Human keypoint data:
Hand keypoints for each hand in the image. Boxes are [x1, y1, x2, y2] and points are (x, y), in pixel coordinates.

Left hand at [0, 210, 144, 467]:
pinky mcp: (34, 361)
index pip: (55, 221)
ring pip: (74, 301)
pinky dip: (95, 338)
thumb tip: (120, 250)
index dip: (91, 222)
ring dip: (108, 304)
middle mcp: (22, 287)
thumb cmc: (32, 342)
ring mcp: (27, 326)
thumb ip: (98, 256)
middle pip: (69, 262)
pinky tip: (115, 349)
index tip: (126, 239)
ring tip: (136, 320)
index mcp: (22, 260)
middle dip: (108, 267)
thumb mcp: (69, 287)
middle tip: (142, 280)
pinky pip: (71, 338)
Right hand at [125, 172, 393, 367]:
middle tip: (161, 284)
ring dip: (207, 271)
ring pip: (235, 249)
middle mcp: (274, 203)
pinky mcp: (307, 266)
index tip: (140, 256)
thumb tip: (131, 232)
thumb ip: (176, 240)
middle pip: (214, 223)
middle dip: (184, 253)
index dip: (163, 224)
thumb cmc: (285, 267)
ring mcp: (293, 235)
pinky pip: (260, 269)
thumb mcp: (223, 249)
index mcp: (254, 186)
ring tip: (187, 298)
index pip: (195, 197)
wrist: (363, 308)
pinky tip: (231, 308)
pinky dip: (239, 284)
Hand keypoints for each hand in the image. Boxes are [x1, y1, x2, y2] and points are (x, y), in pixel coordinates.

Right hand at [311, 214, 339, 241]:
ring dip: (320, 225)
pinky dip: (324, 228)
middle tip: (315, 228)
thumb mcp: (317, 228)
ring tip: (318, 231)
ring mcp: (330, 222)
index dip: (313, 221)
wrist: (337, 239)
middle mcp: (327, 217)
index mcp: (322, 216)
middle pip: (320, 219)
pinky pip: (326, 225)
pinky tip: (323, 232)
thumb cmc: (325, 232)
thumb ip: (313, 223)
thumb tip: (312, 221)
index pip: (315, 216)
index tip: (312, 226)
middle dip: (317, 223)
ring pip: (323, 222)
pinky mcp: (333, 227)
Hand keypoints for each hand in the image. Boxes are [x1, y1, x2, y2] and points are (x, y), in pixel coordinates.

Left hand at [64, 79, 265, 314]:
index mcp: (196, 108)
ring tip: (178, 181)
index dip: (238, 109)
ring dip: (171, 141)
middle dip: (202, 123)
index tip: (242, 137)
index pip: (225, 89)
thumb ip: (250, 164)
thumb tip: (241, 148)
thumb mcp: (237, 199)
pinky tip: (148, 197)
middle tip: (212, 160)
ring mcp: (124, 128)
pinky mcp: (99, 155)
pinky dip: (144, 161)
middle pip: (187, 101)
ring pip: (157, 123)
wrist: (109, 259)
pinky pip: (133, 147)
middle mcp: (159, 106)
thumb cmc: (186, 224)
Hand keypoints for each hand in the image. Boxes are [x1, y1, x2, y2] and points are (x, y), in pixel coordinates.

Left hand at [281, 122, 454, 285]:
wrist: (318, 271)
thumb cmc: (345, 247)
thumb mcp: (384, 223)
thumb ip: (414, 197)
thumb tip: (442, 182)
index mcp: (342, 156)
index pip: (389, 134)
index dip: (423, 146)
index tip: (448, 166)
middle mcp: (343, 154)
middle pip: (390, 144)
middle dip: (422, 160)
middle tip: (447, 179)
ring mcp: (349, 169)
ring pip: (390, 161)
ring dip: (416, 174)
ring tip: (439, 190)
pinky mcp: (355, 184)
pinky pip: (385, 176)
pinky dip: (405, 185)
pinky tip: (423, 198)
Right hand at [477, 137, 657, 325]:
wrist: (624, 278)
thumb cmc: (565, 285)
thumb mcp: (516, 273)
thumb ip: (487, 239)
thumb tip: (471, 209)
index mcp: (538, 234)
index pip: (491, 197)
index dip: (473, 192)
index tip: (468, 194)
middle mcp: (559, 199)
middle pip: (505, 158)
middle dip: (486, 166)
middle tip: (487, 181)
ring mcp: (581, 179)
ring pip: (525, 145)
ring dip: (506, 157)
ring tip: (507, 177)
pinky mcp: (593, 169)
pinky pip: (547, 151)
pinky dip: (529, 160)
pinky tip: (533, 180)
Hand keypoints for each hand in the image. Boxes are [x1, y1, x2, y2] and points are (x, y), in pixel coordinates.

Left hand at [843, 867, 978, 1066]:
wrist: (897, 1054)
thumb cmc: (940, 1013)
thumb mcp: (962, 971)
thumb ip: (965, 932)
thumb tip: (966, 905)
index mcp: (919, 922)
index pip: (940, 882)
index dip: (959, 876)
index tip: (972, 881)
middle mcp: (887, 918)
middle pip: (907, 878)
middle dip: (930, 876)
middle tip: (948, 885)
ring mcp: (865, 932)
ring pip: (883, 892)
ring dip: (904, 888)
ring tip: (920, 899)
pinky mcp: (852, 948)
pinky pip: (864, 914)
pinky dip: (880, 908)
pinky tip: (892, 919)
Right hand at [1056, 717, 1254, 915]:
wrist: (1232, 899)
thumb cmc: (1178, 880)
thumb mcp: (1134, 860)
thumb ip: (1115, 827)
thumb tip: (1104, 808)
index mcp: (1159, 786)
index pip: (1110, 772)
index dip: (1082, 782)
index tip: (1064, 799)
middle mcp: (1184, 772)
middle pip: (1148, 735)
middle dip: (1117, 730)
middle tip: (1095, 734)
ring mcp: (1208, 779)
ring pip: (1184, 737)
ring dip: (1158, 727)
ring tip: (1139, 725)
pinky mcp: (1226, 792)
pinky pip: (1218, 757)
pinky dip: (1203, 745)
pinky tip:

→ **Your task**
Write out the data exactly as it stands.

→ **Exercise result**
Hand keypoints for each hand in the image. Boxes are [x1, y1, x2, y2] and points are (x, y), in pixel coordinates.

Left hand at [0, 210, 144, 467]:
pinky mcp: (34, 361)
index pip: (55, 221)
ring pip: (74, 301)
pinky dip: (95, 338)
thumb tip: (120, 250)
index dip: (91, 222)
ring dip: (108, 304)
middle mcp: (22, 287)
thumb cmc: (32, 342)
ring mcp: (27, 326)
thumb ip: (98, 256)
middle pip: (69, 262)
pinky tip: (115, 349)
index tip: (126, 239)
ring tip: (136, 320)
index mcp: (22, 260)
middle dip: (108, 267)
thumb mcp: (69, 287)
middle tip: (142, 280)
pinky pip: (71, 338)
Right hand at [125, 172, 393, 367]:
middle tip: (161, 284)
ring dip: (207, 271)
ring pip: (235, 249)
middle mcp: (274, 203)
pinky mcp: (307, 266)
index tip: (140, 256)
thumb tip: (131, 232)
thumb ip: (176, 240)
middle pip: (214, 223)
middle dip: (184, 253)
index dip: (163, 224)
thumb cmc: (285, 267)
ring mcp: (293, 235)
pinky pip: (260, 269)
thumb mcp: (223, 249)
index mcp: (254, 186)
ring tip: (187, 298)
index pip: (195, 197)
wrist: (363, 308)
pinky tip: (231, 308)
pinky dip: (239, 284)
Hand keypoints for each hand in the image. Boxes are [x1, y1, x2, y2] and points are (x, y), in pixel coordinates.

Right hand at [311, 214, 339, 241]:
ring dip: (320, 225)
pinky dip: (324, 228)
middle tip: (315, 228)
thumb mcp: (317, 228)
ring tip: (318, 231)
ring mcp: (330, 222)
index dip: (313, 221)
wrist: (337, 239)
middle mcp: (327, 217)
index mcp: (322, 216)
middle pip: (320, 219)
pinky pip: (326, 225)
pinky tip: (323, 232)
thumb cmc: (325, 232)
thumb ip: (313, 223)
thumb tip: (312, 221)
index pip: (315, 216)
index tip: (312, 226)
middle dip: (317, 223)
ring pip: (323, 222)
pinky mcp: (333, 227)
Hand keypoints for each hand in the image. Boxes are [x1, y1, x2, y2] and points are (x, y), in pixel coordinates.

Left hand at [64, 79, 265, 314]:
index mcp: (196, 108)
ring tip: (178, 181)
index dip: (238, 109)
ring dip: (171, 141)
middle dip: (202, 123)
index tip: (242, 137)
index pip: (225, 89)
thumb ip: (250, 164)
thumb tip: (241, 148)
thumb mcp: (237, 199)
pinky tip: (148, 197)
middle tip: (212, 160)
ring mcp: (124, 128)
pinky mcp: (99, 155)
pinky dip: (144, 161)
middle pip: (187, 101)
ring pip: (157, 123)
wrist: (109, 259)
pinky pip: (133, 147)
middle mcp: (159, 106)
thumb cmc: (186, 224)
Hand keypoints for each hand in the image. Boxes are [x1, y1, x2, y2] and points are (x, y), in pixel coordinates.

Left hand at [281, 122, 454, 285]:
wrist: (318, 271)
thumb cmc: (345, 247)
thumb mcp: (384, 223)
thumb ip: (414, 197)
thumb tip: (442, 182)
index mcp: (342, 156)
index pip: (389, 134)
index dip: (423, 146)
index tip: (448, 166)
middle mcp: (343, 154)
middle pip: (390, 144)
middle dip: (422, 160)
middle tip: (447, 179)
ring mcp: (349, 169)
ring pip: (390, 161)
ring dip: (416, 174)
ring tip: (439, 190)
pinky mcp: (355, 184)
pinky pip: (385, 176)
pinky dip: (405, 185)
pinky tip: (423, 198)
Right hand at [477, 137, 657, 325]:
wrist: (624, 278)
thumb cmc: (565, 285)
thumb mcp: (516, 273)
thumb ip: (487, 239)
thumb tip: (471, 209)
index mcp: (538, 234)
index pip: (491, 197)
index dip: (473, 192)
index tip: (468, 194)
middle mcp: (559, 199)
middle pip: (505, 158)
middle dip: (486, 166)
middle tip: (487, 181)
ring mcp: (581, 179)
ring pip: (525, 145)
ring dip: (506, 157)
ring tip: (507, 177)
pinky mcp: (593, 169)
pinky pip: (547, 151)
pinky dip: (529, 160)
pinky tip: (533, 180)
Hand keypoints for each hand in the image. Boxes are [x1, y1, x2, y2] and points are (x, y), in pixel coordinates.

Left hand at [843, 867, 978, 1066]:
wrist: (897, 1054)
thumb cmc: (940, 1013)
thumb mcp: (962, 971)
thumb ip: (965, 932)
thumb tip: (966, 905)
index mcp: (919, 922)
index pip: (940, 882)
index dip: (959, 876)
index tip: (972, 881)
middle mcp: (887, 918)
middle pip: (907, 878)
middle dip: (930, 876)
middle tip: (948, 885)
ring mcp: (865, 932)
ring pip: (883, 892)
ring dip: (904, 888)
ring tip: (920, 899)
pinky mcp: (852, 948)
pinky pip: (864, 914)
pinky dip: (880, 908)
pinky tip: (892, 919)
Right hand at [1056, 717, 1254, 915]:
wrist: (1232, 899)
thumb cmc: (1178, 880)
thumb mcp: (1134, 860)
thumb ip: (1115, 827)
thumb tip: (1104, 808)
index mcp: (1159, 786)
index pip: (1110, 772)
index dip: (1082, 782)
index tip: (1064, 799)
middle mcp: (1184, 772)
middle pip: (1148, 735)
middle dip: (1117, 730)
middle tip: (1095, 734)
ring mcp: (1208, 779)
ring pip: (1184, 737)
ring dip: (1158, 727)
ring tip: (1139, 725)
pinky mcp: (1226, 792)
pinky pip: (1218, 757)
pinky dip: (1203, 745)
pinky tip:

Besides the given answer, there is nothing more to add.